In the neurosis of compulsive states, apart from all sorts of obsessive fears, experiences, and obsessions, asthenic, and hypochondriac syndromes are common.
Symptoms of obsessive-compulsive disorder
The neurosis of compulsive states is relatively less common than neurasthenia and hysteria. The disease is characterized by the fact that obsessive symptoms of pronounced phobias, as a rule, practically impose all of its clinical pictures and that the obsessive formations in such cases are the source of decompensation. With obsessive-compulsive disorder, obsessive phenomena are presented particularly clearly. The volume of consciousness does not often show a noticeable change. The degree of critical attitude is highest and the elements of the struggle are most pronounced. Patients outside and even during repeated attacks are often quite active, gathered, and try not to detect the presence of obsessions.

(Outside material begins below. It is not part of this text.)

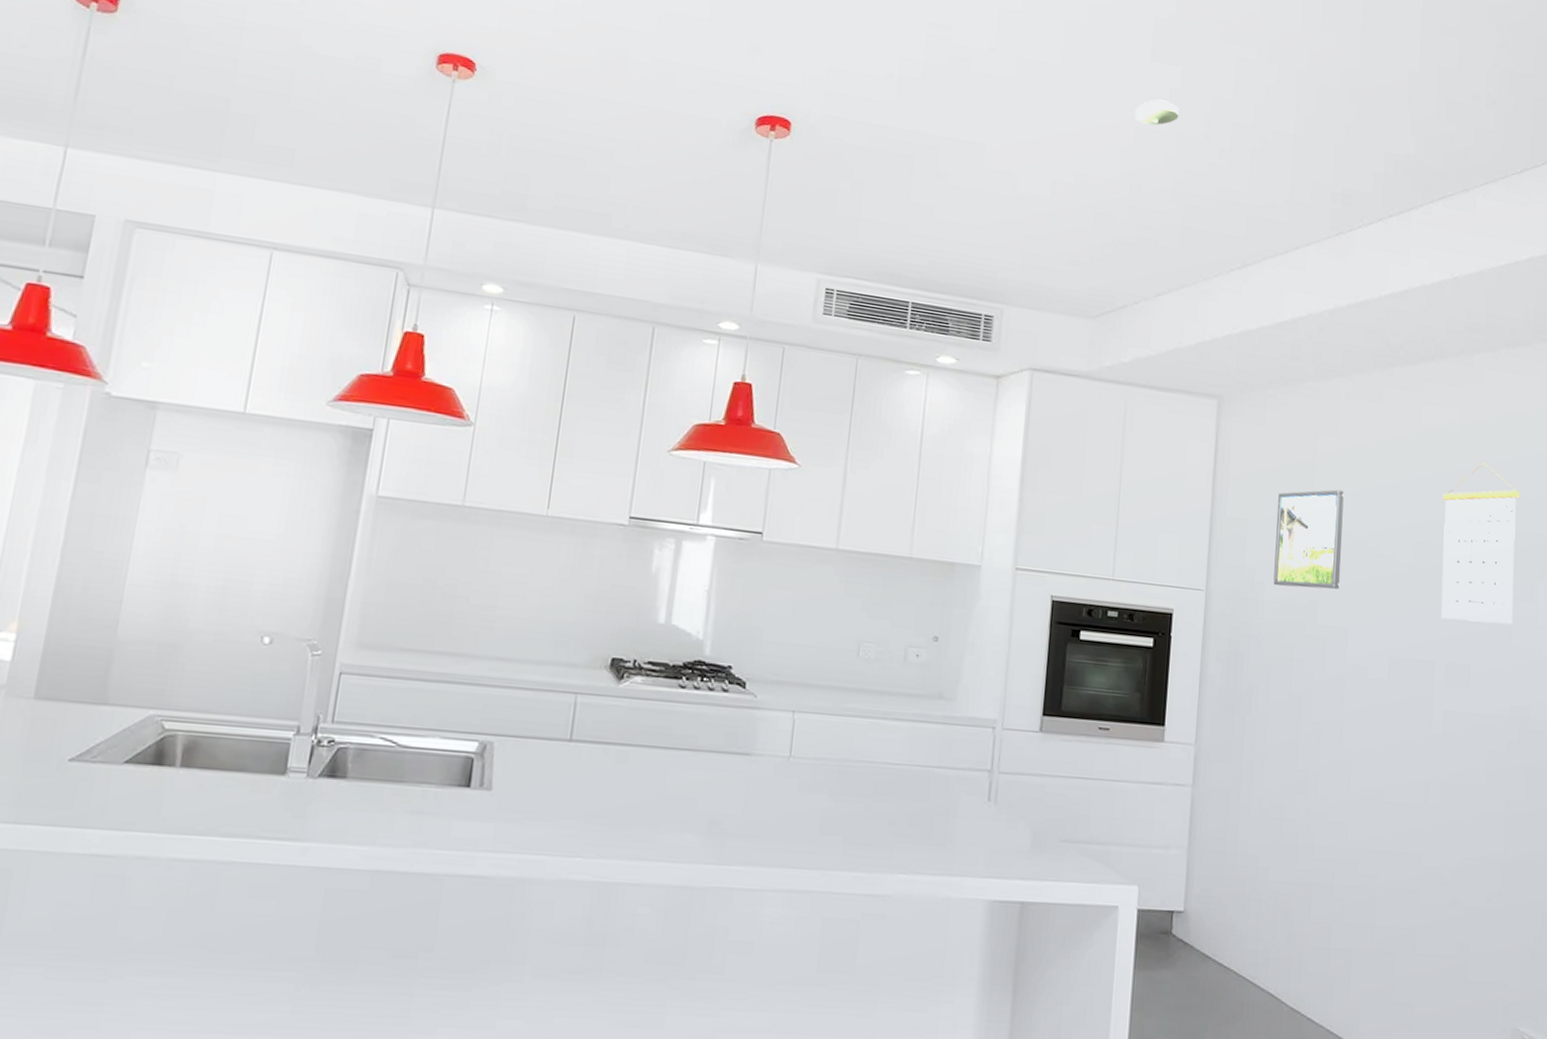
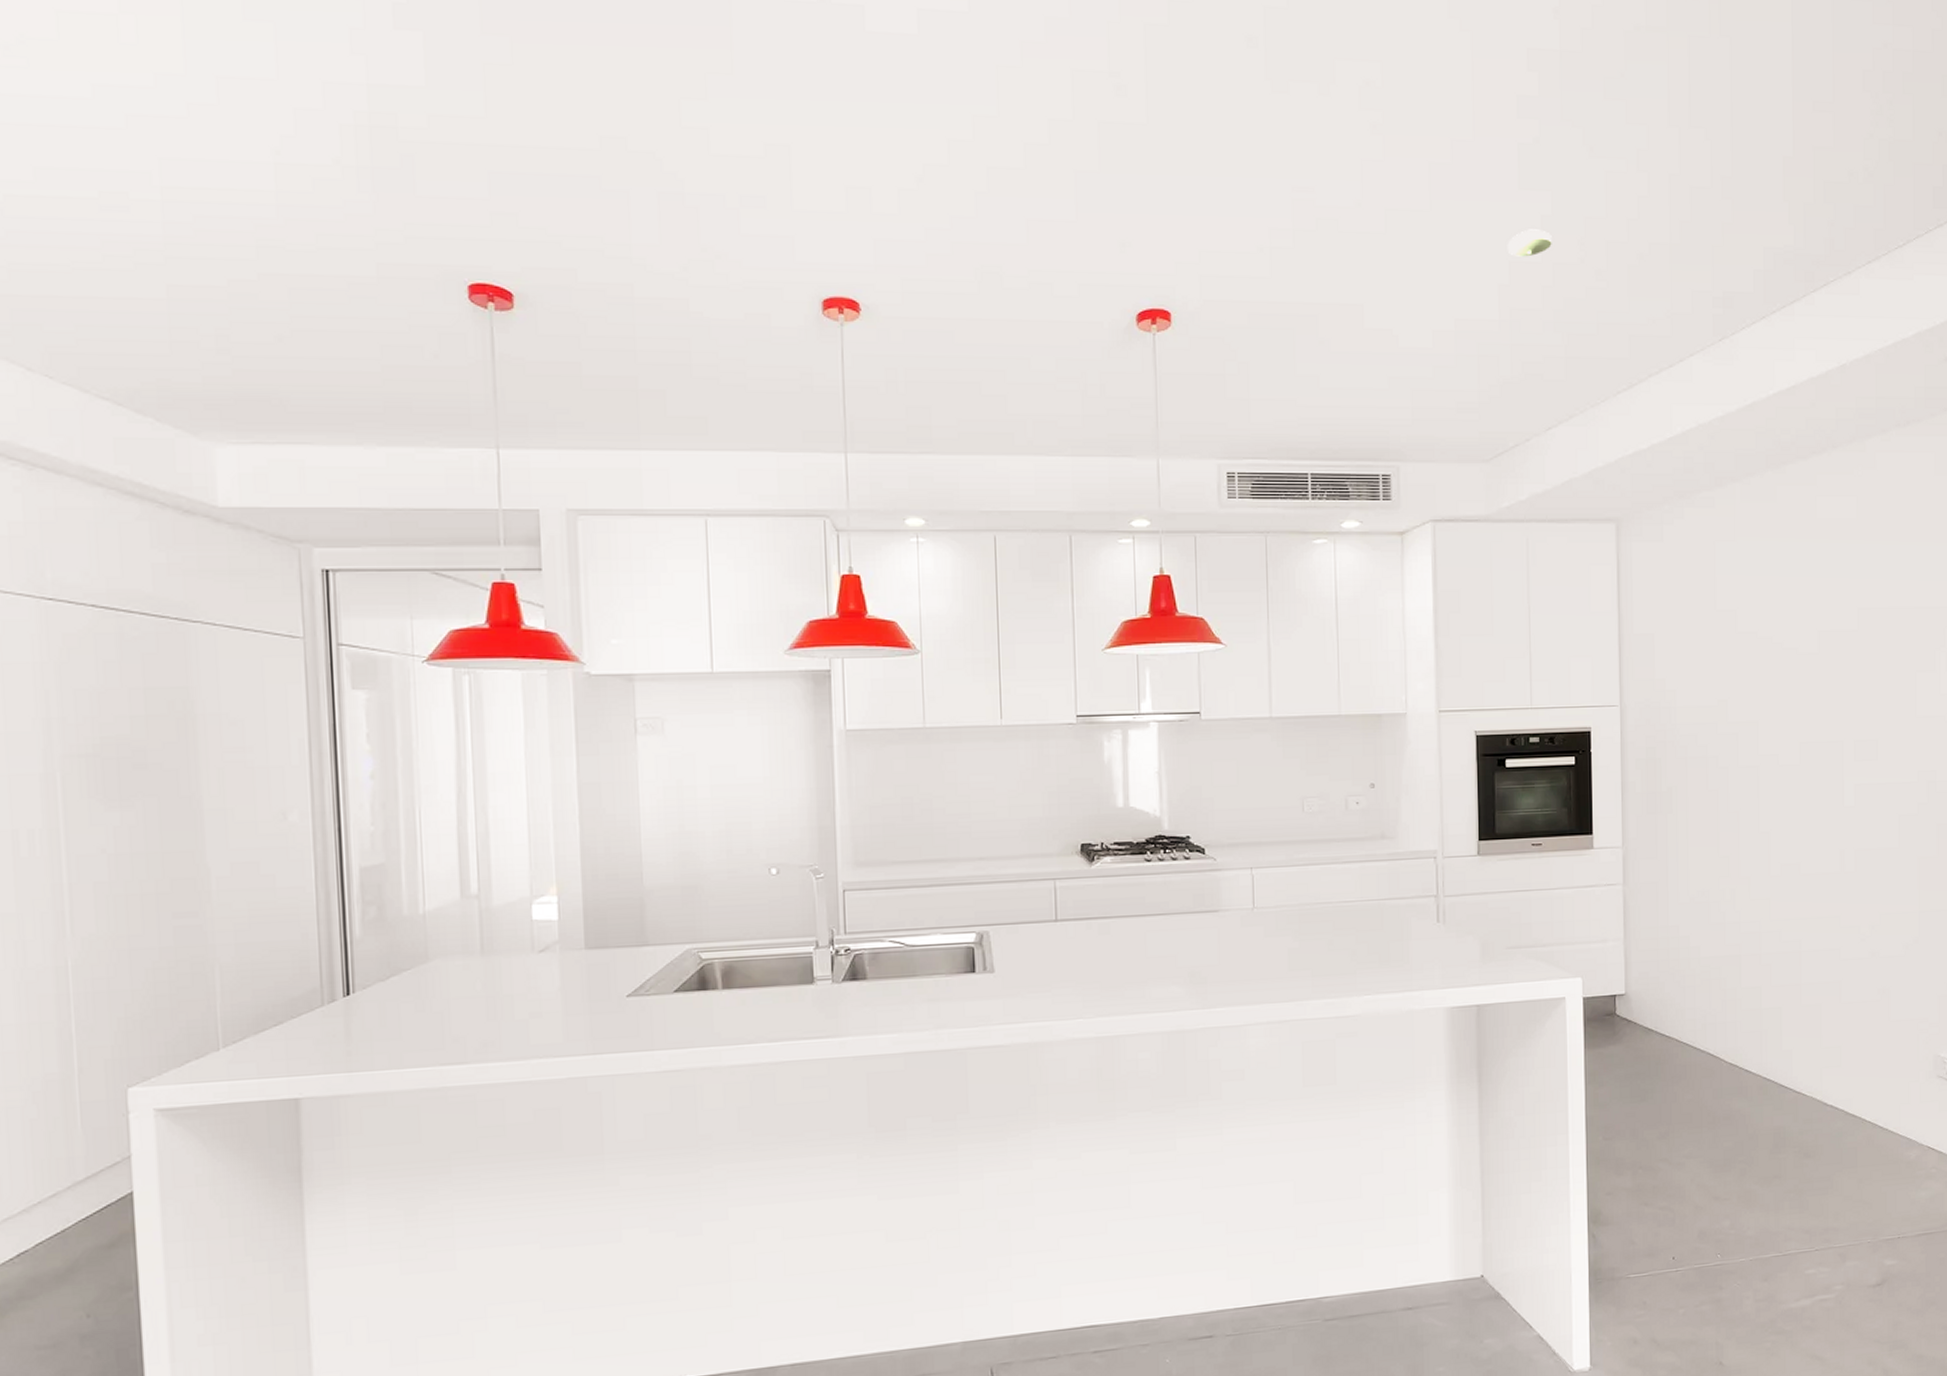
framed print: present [1273,489,1344,589] -> none [1681,592,1748,692]
calendar: present [1441,463,1519,625] -> none [1842,545,1917,700]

If some of the phobias in the obsessive-compulsive state are mostly found in an isolated form, then others appear in different combinations, with the primary phobia leading to the development of neurotic states of secondary, tertiary, etc. obsessive fears in the dynamics. So, for example, cardio phobia causes the appearance of claustrophobia, agoraphobia or to the primarily emerging lyssophobia, an obsessive phobia of sharp objects joins.
Rare, but very typical clinical manifestations of obsessive-compulsive disorder neuroses are obsessive thoughts, memories, doubts, movements and actions that, in addition to the compulsive component, are characterized by a consciousness of their soreness and a critical attitude toward them.
One of the most common types of obsessions are rituals. Rituals are obsessive movements and actions that are always accompanied by obsessive doubts and fears. They are produced by patients in spite of reason to prevent imaginary misfortune and have protective character. Obsessions can occur in different combinations of the same patient. It should be noted that in a wide clinical practice, there is often a combination of phobias with obsessions, i.e. it is a question of various variants of the obsessive-phobic or phobic-obsessive syndrome.
Treatment of obsessive-compulsive disorder
With obsessive-compulsive disorder, preference is given to drugs with a stronger general effect, for example, Alprazolam derivatives, including Xanax and its analogs, available in pharmacies to a wide range of customers.
The drug Alprazolam for the treatment of obsessive-compulsive disorder has an anxiolytic, moderate antidepressant effect, an anticonvulsant and weak hypnotic effect. It has proven high efficiency and is popular. When ingested, it is well absorbed, quickly removed, but with use, care should be taken to prevent the development of dependence.